“Today you usually use animated avatars to model a person,” Ingo Feldmann, head of the Immersive Media and Communication group at Fraunhofer HHI, told Digital Trends. “So you create a model of a person in a 3D map and somehow capture the motion from a real actor and then you try to animate this model.”
The method developed by Feldmann and his team instead record high-resolution video using industrial stereo cameras, which capture an image with two lenses, much like a pair of human eyes. The array is made up of 32 of these cameras (Feldmann was tight-lipped about about the camera models) allowing it to record a subject’s movements in 360 degrees, creating a detailed and dynamic representation.

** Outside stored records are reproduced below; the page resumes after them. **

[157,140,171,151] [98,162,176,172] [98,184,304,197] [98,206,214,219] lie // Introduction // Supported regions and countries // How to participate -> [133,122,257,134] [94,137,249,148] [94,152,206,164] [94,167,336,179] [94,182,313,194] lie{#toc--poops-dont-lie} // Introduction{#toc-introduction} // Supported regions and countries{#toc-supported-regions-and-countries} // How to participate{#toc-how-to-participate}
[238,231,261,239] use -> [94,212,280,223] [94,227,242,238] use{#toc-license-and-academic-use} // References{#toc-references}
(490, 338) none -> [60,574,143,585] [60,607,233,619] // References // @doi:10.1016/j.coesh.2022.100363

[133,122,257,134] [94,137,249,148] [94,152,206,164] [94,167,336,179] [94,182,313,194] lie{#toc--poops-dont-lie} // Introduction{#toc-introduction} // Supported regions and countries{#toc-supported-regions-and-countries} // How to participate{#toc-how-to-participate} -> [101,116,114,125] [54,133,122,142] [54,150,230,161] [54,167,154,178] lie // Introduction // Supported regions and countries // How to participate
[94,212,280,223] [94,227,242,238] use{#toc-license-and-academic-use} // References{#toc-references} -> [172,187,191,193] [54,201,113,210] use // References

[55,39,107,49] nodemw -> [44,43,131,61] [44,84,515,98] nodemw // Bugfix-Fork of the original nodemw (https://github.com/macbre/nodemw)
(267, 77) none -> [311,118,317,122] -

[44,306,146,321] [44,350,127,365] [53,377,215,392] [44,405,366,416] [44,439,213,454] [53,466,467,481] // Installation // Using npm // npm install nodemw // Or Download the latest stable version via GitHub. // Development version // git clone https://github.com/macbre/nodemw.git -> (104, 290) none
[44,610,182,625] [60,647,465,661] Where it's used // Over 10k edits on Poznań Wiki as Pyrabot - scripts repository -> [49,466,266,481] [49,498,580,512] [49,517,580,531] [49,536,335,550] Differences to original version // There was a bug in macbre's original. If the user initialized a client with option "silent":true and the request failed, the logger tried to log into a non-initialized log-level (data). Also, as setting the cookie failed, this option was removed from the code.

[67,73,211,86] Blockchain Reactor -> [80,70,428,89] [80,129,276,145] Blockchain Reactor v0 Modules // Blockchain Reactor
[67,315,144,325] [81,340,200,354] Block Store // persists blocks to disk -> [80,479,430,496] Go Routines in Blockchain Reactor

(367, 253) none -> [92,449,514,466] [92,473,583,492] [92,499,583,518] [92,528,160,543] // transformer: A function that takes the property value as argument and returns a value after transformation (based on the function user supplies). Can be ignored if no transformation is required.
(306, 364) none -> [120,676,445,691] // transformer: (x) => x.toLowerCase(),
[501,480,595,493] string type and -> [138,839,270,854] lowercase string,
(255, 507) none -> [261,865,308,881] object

“We film the person directly in 3D,” Feldmann said, “in what we call volumetric video. There are cameras arranged around this actor … and these cameras create 2D images. From these images we create a 3D structure or model that looks completely natural. There are no animations, it’s the real person, and they can be inserted into a VR or AR experience.”
Of course, there’s a lot that goes into inserting the recorded video into a virtual world but, to make the task easier, the researchers created algorithms that can quickly extract the video’s depth data to calculate how the 3D figure should appear. Feldmann said the camera array is capable of capturing some 300 million triangles per person — far too many for a VR device to accommodate — so they must also reduce the complexity of the model.
“We have to adapt the resolution to the device,” he said.
The scientists have now opened a studio at Fraunhofer HHI where people can come to record models for VR and AR.
IFA 2016 was host to another state-of-the-art scanner, Botscan, which used 70 high-resolution DSLRs to capture an incredibly detailed, albeit static, 360-degree image.